An Above-Anvil Cirrus Plume (AACP) was observed over northern Argentina on 03 November 2018 during the RELAMPAGO-CACTI field experiment — radar indicated that the plume was 2-3 km above the top of the main thunderstorm anvil. A comparison of GOES-16 (GOES-East) “Red” Visible (0.64 µm), Near-Infrared “Snow/Ice” (1.61 µm) and “Clean” Infrared Window (10.3 µm) images (below) showed that the plume exhibited a colder appearance compared to the underlying anvil (which is explained by the temperature profile from 12 UTC Cordoba rawinsonde data). GOES-16 was actually scanning the AACP at 14:38:41 UTC — very close to the time of the radar image. The plume-producing thunderstorm was located south of Cordoba (identifier SACO).

Input:
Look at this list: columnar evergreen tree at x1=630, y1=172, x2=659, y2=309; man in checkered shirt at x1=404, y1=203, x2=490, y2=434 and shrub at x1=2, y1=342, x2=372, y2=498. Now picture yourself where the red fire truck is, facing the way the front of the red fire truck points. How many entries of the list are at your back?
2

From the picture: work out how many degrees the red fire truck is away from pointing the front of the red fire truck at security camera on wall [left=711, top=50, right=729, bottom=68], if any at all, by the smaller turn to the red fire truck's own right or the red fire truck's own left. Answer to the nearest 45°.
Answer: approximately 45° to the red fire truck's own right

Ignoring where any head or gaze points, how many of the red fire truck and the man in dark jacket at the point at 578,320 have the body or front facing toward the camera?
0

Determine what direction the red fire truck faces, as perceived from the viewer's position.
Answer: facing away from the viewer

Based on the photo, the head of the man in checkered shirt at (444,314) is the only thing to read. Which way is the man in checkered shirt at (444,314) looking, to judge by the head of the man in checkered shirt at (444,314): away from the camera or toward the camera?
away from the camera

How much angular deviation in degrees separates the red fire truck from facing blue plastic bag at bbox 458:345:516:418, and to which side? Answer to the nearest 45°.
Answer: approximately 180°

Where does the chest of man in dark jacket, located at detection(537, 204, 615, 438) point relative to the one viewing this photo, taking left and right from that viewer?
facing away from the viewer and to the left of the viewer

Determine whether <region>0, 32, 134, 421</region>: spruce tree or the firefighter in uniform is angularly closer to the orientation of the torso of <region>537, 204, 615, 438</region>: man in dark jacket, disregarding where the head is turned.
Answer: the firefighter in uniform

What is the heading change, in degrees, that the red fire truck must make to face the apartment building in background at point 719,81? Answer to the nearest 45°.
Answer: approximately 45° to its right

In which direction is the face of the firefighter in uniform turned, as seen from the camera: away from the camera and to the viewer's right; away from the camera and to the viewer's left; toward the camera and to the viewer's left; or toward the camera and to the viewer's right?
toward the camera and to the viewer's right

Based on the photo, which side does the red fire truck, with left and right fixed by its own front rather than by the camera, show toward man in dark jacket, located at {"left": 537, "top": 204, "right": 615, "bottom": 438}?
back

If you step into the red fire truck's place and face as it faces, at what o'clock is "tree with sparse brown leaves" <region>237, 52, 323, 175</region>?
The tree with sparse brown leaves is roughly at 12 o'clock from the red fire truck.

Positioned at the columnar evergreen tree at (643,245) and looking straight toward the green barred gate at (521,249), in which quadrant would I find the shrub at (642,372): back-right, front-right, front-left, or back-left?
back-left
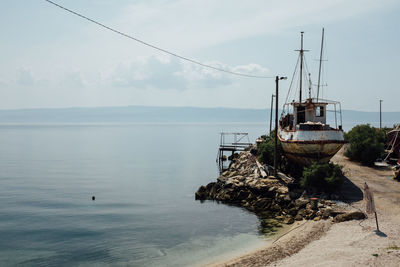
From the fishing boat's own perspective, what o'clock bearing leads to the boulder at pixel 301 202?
The boulder is roughly at 6 o'clock from the fishing boat.

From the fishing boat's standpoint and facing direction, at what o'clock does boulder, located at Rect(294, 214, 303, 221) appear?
The boulder is roughly at 6 o'clock from the fishing boat.

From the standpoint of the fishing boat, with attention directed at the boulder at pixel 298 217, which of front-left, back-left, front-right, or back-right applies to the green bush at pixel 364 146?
back-left

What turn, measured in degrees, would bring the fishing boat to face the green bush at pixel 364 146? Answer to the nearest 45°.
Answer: approximately 45° to its right

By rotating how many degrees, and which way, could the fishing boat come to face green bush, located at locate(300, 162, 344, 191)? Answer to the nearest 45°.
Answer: approximately 180°

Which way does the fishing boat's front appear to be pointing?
away from the camera
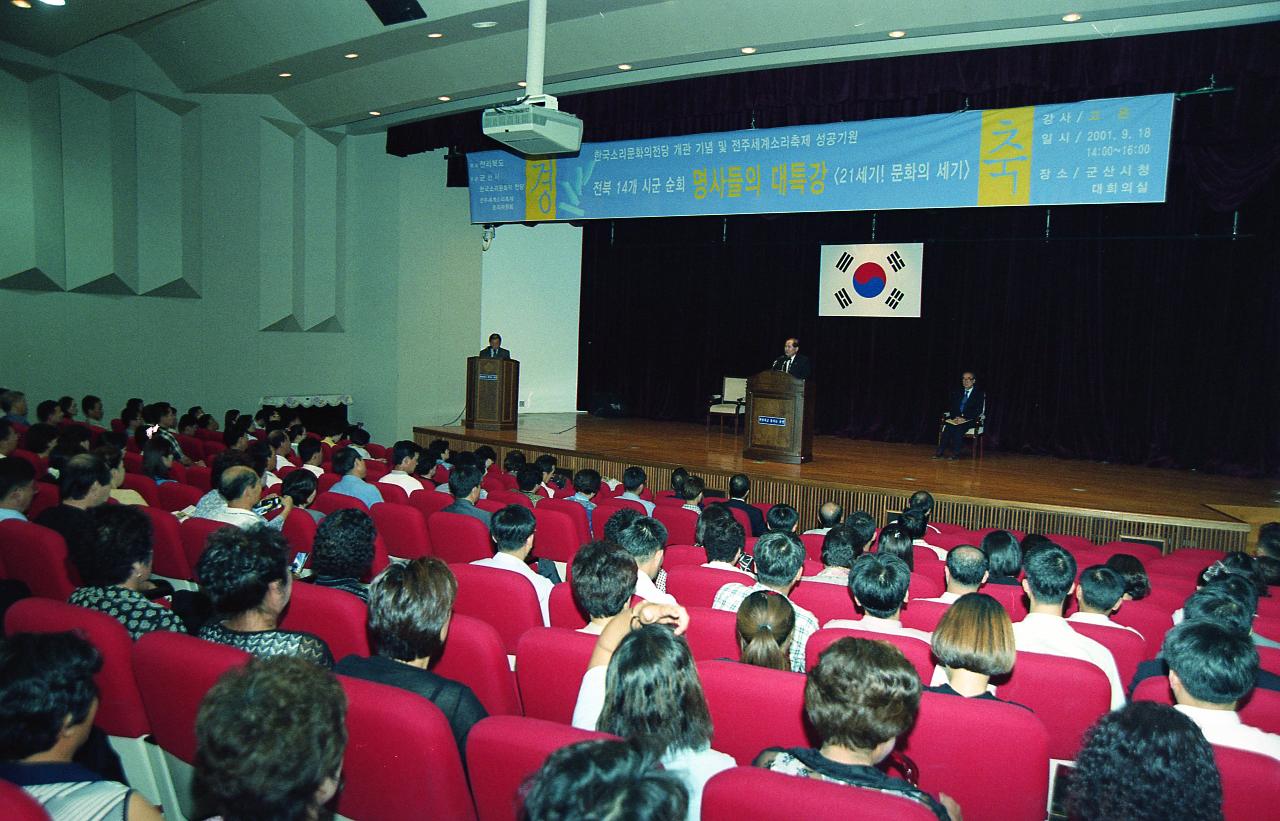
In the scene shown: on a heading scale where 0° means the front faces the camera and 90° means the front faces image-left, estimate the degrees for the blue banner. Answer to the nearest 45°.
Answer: approximately 45°

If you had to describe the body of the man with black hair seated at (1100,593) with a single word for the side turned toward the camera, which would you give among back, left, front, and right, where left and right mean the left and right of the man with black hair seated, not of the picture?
back

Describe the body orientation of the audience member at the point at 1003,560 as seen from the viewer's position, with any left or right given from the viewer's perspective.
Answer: facing away from the viewer

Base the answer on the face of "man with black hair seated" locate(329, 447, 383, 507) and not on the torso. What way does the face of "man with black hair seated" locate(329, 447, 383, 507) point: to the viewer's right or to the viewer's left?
to the viewer's right

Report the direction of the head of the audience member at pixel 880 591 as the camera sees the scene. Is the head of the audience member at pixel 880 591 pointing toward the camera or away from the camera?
away from the camera

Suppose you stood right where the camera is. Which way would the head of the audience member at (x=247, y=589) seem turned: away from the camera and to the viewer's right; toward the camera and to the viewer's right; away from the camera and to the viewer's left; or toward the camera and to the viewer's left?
away from the camera and to the viewer's right

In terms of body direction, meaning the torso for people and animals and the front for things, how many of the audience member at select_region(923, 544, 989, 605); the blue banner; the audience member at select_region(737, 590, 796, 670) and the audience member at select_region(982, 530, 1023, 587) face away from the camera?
3

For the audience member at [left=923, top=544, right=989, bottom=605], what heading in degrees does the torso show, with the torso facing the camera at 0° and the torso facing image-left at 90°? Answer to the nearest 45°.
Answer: approximately 180°

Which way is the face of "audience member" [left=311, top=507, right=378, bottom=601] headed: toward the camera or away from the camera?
away from the camera
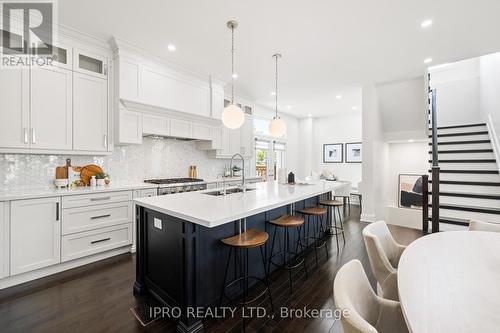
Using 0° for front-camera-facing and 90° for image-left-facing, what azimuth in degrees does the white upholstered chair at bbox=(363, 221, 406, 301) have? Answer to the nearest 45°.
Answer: approximately 315°

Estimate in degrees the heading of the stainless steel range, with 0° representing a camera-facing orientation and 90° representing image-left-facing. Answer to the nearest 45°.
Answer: approximately 315°

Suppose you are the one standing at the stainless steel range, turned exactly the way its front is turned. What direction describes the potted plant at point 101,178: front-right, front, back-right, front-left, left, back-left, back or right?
back-right

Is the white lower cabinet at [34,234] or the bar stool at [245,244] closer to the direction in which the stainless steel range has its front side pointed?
the bar stool

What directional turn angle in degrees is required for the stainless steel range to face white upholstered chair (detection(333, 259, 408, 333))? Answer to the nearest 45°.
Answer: approximately 45° to its right

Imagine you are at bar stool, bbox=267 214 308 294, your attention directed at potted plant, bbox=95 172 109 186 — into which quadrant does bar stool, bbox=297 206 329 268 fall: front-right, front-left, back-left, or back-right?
back-right
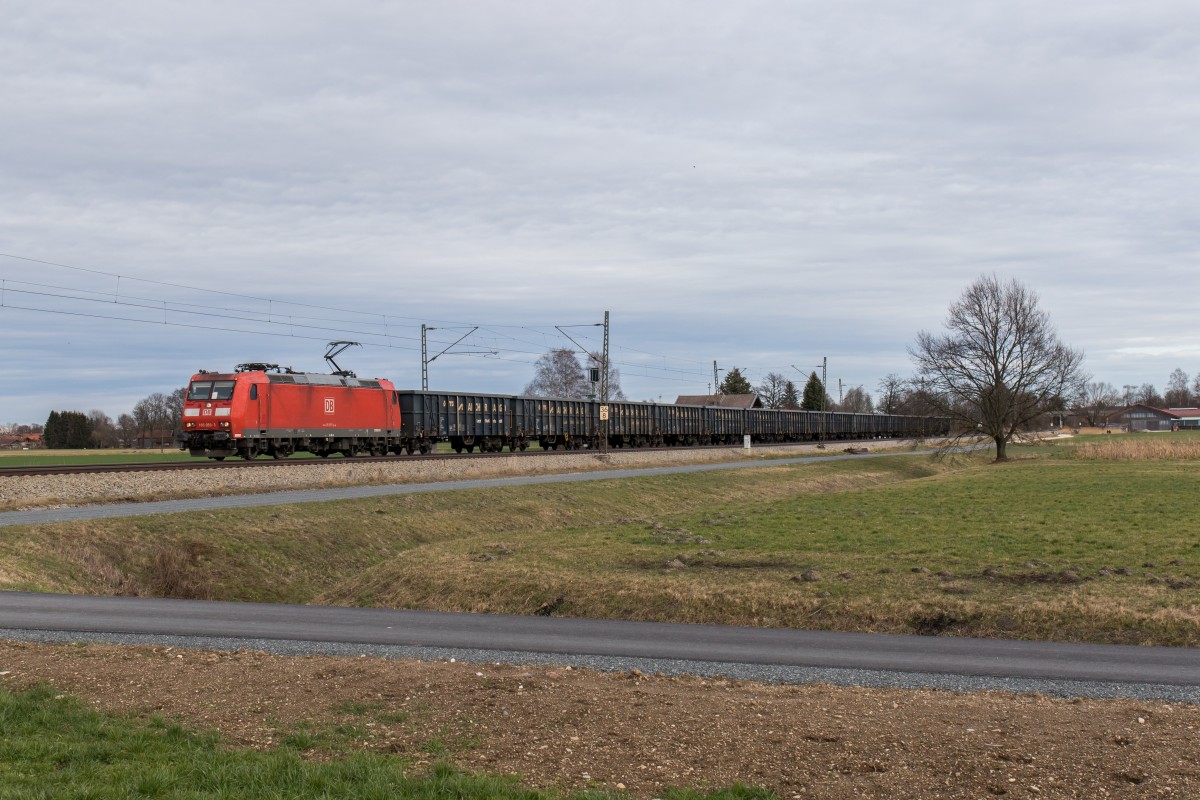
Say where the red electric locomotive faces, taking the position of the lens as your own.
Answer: facing the viewer and to the left of the viewer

Parts of the exercise:
A) Return, unchanged, the part of the listing that opens with the line containing "Ignoring where any" and closes with the line containing "The tree with", including both of those lines.
B) Resume the passage on the cirrus plume over Argentina, picking up right after its last sentence.
The passage about the cirrus plume and the listing have no connection to each other.

Per-task answers:
A)
Ignoring where any head or gaze points, how many of the red fire truck and the man in dark jacket at the point at 578,320 have the body or front facing toward the camera?
0

Determine what direction the red fire truck faces, as perceived from the viewer's position.
Answer: facing away from the viewer

Based on the photo, the head of the man in checkered shirt at (444,314) is the only thing to read. Which way is the man in checkered shirt at (444,314) looking, to judge by the head of the man in checkered shirt at (444,314): away from the camera or toward the camera?
away from the camera

How much angular deviation in degrees separates the red fire truck from facing blue plastic bag at bbox 458:345:516:418, and to which side? Answer to the nearest 45°.
Answer: approximately 180°

Where does the chest of man in dark jacket, located at detection(537, 204, 615, 438) point relative to the one viewing this photo, taking left and right from that viewer?
facing away from the viewer and to the left of the viewer

Determine whether <region>0, 32, 134, 421</region>: spruce tree or the firefighter in uniform is angularly closer to the orientation of the torso of <region>537, 204, 615, 438</region>: man in dark jacket, disregarding where the head is turned.
Answer: the firefighter in uniform

What is the heading change, in degrees, that the red fire truck must make to face the apartment building in background at point 719,81? Answer to the nearest 45°.
Answer: approximately 45° to its right

In which direction is the face of the firefighter in uniform turned, as seen from the camera: away from the camera and to the viewer's right; away from the camera and to the viewer's left; toward the camera and to the viewer's left; or toward the camera and to the viewer's right?
toward the camera and to the viewer's right

Based on the photo, which side does the red fire truck, with left and right fixed by its own front rather than by the camera, show toward man in dark jacket, located at {"left": 537, "top": 204, "right": 615, "bottom": 438}?
back

If you step into the red fire truck's place and face as it faces, at what o'clock is "tree with sparse brown leaves" <region>237, 52, 323, 175</region>?
The tree with sparse brown leaves is roughly at 12 o'clock from the red fire truck.

B)
Animations of GOES-16 Visible vs Snow/Ice and Visible vs Infrared are shown below. The southern storm also produced a smaller AACP at 1445 UTC.

Views of the convection across that region were provided by Terra MODIS (1457 UTC), Aqua MODIS (1736 UTC), Suomi NPP VIIRS (1742 UTC) and NOAA-20 VIIRS (1832 UTC) True Color Red-Green-Blue (RGB) images from RealEarth (below).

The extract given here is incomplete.